4) If the object has a predictor, "unpredict" it. See my other post about this.
5) Map the text to Unicode via a CMap, either embedded or standard. See Annex D of the PDF Specification for info on standard encodings. See section 9.10.3 of the PDF specification for more information on non-standard maps. (That will lead you to still other spec. docs.)
Thank you for the overview.
It sounds, from my newbie perspective that there is lot of reading in front of me.
Heck, I never programmed anything against PDF or Acrobat.
I actually started to read the PDF reference and am now at the FlateDecoding part.
Its the kind of document I have to read a couple of times... .. the marinating process will take time...
Section 3.4.3 tells me
"The cross-reference table contains information that permits random access to indirect objects within the file so that the entire file need not be read to locate any particular object."
So I see now part of what you meant (at first it was all unknown terminology to me).
I read that I may have, if I actually wanted to replace a text or a graphics, to update the xref tables.
Does that mean the physical byte offset is hard coded for any object?

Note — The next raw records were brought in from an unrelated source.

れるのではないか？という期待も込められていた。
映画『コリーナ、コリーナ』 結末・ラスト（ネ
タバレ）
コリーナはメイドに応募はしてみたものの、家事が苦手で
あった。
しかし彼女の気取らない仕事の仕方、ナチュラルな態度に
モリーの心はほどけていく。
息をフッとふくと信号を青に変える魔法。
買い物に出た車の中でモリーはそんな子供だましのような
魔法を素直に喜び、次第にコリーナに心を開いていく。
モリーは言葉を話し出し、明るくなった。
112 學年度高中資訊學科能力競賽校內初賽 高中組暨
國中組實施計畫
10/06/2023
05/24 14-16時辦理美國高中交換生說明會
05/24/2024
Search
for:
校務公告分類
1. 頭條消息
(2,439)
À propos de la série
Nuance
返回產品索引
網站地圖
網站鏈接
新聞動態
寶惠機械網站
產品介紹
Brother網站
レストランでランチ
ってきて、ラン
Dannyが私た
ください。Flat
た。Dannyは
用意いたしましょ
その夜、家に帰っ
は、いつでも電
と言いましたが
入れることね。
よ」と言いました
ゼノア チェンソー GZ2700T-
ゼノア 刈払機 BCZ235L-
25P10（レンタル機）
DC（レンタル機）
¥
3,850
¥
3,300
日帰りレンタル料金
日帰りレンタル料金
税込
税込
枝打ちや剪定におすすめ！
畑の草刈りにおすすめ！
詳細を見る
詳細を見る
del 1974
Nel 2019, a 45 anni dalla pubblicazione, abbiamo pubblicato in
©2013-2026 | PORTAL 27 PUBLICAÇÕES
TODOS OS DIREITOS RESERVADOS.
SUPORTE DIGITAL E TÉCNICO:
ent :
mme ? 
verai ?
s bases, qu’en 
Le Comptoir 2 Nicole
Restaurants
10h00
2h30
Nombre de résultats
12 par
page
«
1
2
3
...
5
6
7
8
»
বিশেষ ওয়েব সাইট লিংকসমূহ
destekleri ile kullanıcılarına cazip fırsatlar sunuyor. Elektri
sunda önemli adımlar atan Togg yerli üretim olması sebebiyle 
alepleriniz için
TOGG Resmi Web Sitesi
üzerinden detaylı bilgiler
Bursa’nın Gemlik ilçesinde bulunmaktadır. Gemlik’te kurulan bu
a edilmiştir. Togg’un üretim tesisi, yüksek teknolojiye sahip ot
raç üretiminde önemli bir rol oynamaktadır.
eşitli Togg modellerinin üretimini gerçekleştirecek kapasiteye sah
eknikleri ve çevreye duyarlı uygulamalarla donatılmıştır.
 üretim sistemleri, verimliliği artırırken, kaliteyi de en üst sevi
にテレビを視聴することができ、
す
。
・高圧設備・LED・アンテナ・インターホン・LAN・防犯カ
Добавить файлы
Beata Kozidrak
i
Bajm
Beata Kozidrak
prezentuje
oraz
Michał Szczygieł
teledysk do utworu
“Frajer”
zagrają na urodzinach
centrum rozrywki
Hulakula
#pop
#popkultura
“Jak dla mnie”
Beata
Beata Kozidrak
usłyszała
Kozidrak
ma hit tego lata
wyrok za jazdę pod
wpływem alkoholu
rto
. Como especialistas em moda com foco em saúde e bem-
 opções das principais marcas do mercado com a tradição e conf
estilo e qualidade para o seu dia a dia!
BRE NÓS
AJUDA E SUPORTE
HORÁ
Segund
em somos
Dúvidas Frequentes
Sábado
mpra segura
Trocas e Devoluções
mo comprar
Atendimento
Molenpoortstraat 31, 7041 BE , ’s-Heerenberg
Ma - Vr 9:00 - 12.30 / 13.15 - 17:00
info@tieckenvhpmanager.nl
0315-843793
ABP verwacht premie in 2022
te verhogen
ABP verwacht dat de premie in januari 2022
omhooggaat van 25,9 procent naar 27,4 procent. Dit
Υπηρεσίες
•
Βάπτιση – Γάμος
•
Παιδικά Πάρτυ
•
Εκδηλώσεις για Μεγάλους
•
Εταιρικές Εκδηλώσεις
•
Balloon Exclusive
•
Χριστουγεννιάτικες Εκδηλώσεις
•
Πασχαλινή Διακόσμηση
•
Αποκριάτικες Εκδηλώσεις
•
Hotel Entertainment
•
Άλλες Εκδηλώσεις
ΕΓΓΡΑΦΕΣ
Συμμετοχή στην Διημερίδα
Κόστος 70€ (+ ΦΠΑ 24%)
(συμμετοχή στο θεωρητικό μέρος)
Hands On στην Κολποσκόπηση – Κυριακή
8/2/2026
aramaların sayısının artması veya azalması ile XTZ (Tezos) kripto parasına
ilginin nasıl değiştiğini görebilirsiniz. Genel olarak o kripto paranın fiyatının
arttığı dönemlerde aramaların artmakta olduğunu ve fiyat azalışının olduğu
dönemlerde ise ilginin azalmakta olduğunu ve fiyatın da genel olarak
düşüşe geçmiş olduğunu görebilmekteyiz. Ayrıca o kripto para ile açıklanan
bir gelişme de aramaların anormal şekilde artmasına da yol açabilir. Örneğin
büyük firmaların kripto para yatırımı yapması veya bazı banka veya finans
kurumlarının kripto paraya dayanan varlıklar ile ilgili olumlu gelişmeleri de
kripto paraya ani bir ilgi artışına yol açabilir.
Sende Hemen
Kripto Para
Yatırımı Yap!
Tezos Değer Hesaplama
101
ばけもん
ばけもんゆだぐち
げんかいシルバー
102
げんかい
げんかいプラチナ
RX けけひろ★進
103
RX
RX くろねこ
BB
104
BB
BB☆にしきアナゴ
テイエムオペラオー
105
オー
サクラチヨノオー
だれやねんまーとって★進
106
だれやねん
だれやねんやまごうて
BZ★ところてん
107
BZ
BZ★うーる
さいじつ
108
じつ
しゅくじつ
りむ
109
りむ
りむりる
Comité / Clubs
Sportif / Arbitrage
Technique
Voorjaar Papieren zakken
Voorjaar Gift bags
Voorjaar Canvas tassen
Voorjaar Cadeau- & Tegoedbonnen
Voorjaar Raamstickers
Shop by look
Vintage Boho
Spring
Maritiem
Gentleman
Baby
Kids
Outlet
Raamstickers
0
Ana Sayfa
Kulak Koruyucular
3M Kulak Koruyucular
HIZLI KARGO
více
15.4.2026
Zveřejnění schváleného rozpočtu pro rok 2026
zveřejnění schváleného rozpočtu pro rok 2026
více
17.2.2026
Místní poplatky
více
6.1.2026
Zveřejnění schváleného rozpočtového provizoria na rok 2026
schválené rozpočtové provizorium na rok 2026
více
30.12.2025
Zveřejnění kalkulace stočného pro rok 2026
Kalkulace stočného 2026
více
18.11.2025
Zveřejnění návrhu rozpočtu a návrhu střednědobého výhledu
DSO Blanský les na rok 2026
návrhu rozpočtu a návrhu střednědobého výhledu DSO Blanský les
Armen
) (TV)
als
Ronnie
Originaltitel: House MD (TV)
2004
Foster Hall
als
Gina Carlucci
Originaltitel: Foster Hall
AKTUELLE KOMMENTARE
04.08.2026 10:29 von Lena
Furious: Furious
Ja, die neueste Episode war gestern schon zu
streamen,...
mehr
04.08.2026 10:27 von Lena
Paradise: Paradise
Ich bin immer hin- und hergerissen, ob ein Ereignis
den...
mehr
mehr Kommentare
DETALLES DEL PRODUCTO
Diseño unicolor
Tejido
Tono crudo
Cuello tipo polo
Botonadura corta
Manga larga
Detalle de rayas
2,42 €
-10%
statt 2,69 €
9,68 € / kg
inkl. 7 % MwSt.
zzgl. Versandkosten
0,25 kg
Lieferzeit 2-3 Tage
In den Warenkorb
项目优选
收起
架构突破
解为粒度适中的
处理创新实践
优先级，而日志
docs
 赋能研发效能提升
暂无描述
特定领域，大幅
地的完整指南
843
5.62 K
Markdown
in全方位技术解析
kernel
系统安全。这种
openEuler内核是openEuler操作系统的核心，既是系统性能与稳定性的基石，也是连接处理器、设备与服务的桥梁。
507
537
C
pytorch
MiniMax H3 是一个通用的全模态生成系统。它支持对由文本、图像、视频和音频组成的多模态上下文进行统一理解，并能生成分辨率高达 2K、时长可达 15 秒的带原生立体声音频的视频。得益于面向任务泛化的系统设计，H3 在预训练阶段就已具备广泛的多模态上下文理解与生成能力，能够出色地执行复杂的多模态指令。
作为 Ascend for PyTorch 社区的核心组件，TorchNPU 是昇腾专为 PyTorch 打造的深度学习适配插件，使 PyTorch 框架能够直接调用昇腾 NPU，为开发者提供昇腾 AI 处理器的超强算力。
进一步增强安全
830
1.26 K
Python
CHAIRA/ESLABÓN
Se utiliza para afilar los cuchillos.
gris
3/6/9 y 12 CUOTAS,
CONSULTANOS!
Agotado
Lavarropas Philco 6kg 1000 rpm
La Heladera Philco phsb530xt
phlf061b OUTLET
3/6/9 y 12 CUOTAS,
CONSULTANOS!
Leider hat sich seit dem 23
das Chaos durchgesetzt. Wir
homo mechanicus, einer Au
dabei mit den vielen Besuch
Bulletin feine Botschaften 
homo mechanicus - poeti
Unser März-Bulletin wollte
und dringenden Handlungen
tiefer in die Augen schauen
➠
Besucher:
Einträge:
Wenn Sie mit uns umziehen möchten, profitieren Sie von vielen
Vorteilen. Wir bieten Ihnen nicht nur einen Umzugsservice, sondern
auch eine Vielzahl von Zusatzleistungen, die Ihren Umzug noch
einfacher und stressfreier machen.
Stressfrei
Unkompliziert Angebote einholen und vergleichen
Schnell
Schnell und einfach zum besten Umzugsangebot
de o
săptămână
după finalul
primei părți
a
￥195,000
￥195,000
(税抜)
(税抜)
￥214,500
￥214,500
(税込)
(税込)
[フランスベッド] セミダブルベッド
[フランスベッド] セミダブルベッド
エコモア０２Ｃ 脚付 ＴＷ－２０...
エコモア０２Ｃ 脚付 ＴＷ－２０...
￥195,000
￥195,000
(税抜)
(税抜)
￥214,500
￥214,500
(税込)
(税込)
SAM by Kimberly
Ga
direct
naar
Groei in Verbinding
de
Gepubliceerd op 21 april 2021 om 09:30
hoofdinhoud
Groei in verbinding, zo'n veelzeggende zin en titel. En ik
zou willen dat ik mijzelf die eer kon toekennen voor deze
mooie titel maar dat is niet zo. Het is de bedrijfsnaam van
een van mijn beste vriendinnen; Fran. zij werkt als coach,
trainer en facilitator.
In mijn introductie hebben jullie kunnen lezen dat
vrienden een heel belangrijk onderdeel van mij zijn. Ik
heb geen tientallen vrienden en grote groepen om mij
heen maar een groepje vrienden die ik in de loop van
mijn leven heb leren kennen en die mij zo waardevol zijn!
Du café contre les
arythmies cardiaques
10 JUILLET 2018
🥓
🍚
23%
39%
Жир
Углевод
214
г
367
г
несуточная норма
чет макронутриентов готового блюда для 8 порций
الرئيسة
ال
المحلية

I think this is what they say:
"The format of an in-use entry is
nnnnnnnnnn ggggg n eol
nnnnnnnnnn is a 10-digit byte offset
ggggg is a 5-digit generation number
n is a literal keyword identifying this as an in-use entry
eol is a 2-character end-of-line sequence
The byte offset is a 10-digit number, padded with leading zeros if necessary, giving the number of bytes from the beginning of the file to the beginning of the object.
Could you share if you want, how you would go about recalculating all the offsets? (and is there more to do ?)